* **The input**:
--- START ---
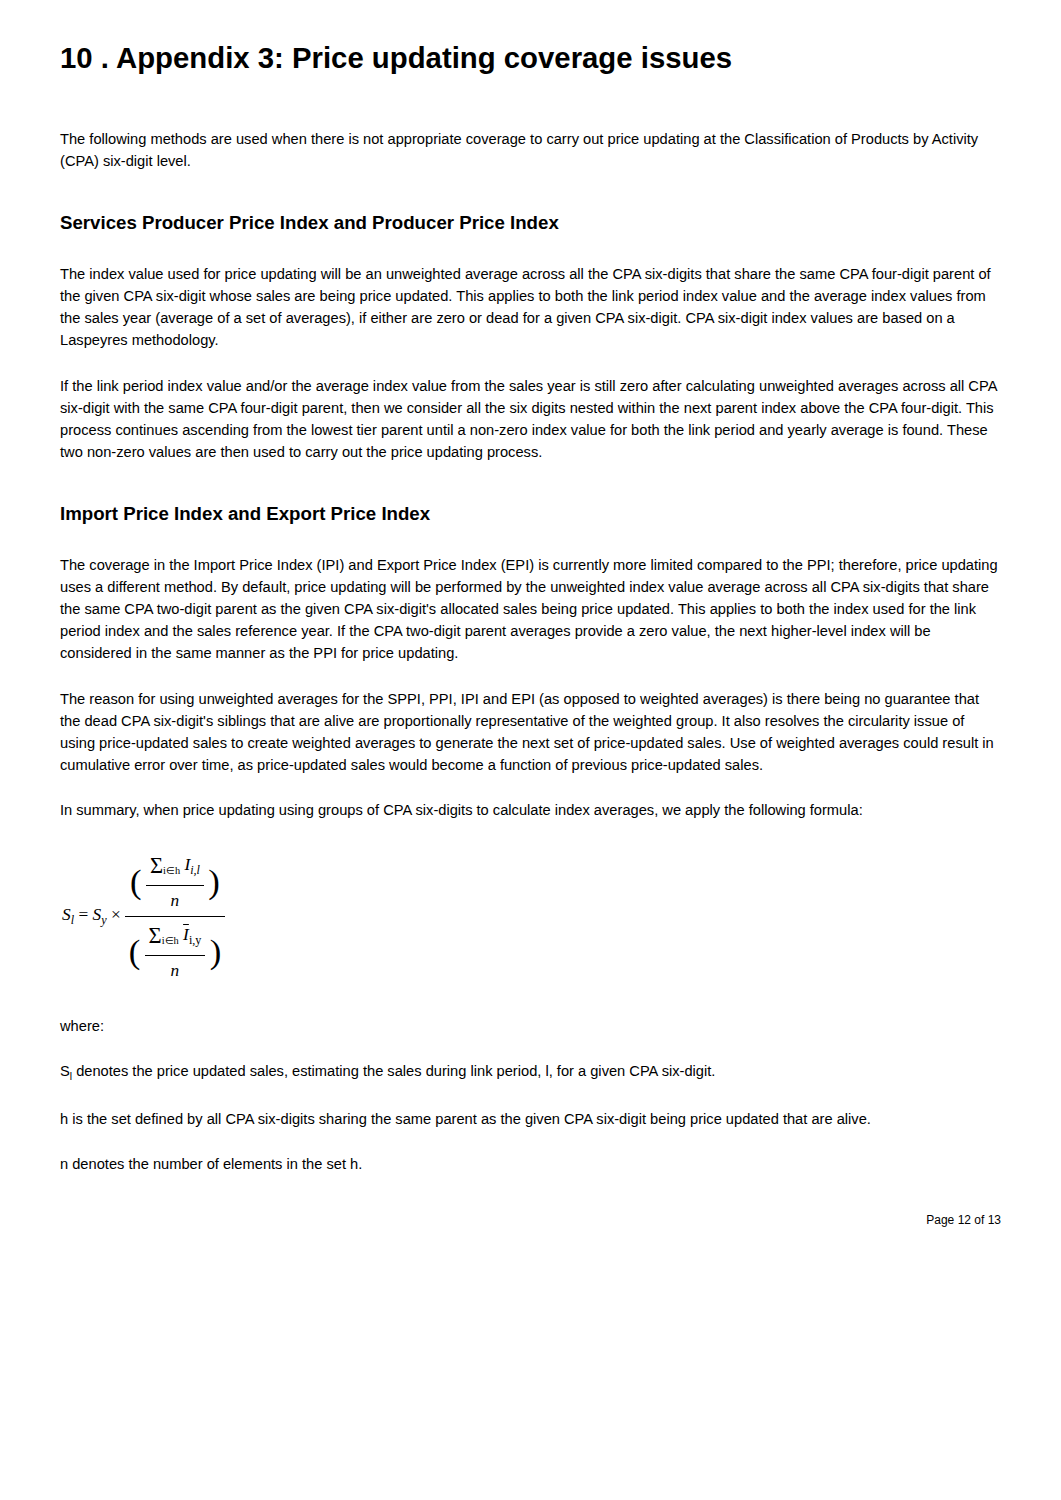10 . Appendix 3: Price updating coverage issues
The following methods are used when there is not appropriate coverage to carry out price updating at the Classification of Products by Activity (CPA) six-digit level.
Services Producer Price Index and Producer Price Index
The index value used for price updating will be an unweighted average across all the CPA six-digits that share the same CPA four-digit parent of the given CPA six-digit whose sales are being price updated. This applies to both the link period index value and the average index values from the sales year (average of a set of averages), if either are zero or dead for a given CPA six-digit. CPA six-digit index values are based on a Laspeyres methodology.
If the link period index value and/or the average index value from the sales year is still zero after calculating unweighted averages across all CPA six-digit with the same CPA four-digit parent, then we consider all the six digits nested within the next parent index above the CPA four-digit. This process continues ascending from the lowest tier parent until a non-zero index value for both the link period and yearly average is found. These two non-zero values are then used to carry out the price updating process.
Import Price Index and Export Price Index
The coverage in the Import Price Index (IPI) and Export Price Index (EPI) is currently more limited compared to the PPI; therefore, price updating uses a different method. By default, price updating will be performed by the unweighted index value average across all CPA six-digits that share the same CPA two-digit parent as the given CPA six-digit's allocated sales being price updated. This applies to both the index used for the link period index and the sales reference year. If the CPA two-digit parent averages provide a zero value, the next higher-level index will be considered in the same manner as the PPI for price updating.
The reason for using unweighted averages for the SPPI, PPI, IPI and EPI (as opposed to weighted averages) is there being no guarantee that the dead CPA six-digit's siblings that are alive are proportionally representative of the weighted group. It also resolves the circularity issue of using price-updated sales to create weighted averages to generate the next set of price-updated sales. Use of weighted averages could result in cumulative error over time, as price-updated sales would become a function of previous price-updated sales.
In summary, when price updating using groups of CPA six-digits to calculate index averages, we apply the following formula:
| S l = S y × | ( Σ i∈h I i,l n ) ( Σ i∈h I i,y n ) |
where:
Sl denotes the price updated sales, estimating the sales during link period, l, for a given CPA six-digit.
h is the set defined by all CPA six-digits sharing the same parent as the given CPA six-digit being price updated that are alive.
n denotes the number of elements in the set h.
Page 12 of 13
--- END ---
* **Assigned task**:
Tally the lines in the records that contain "both", then give only the tally.

* **Response**:
3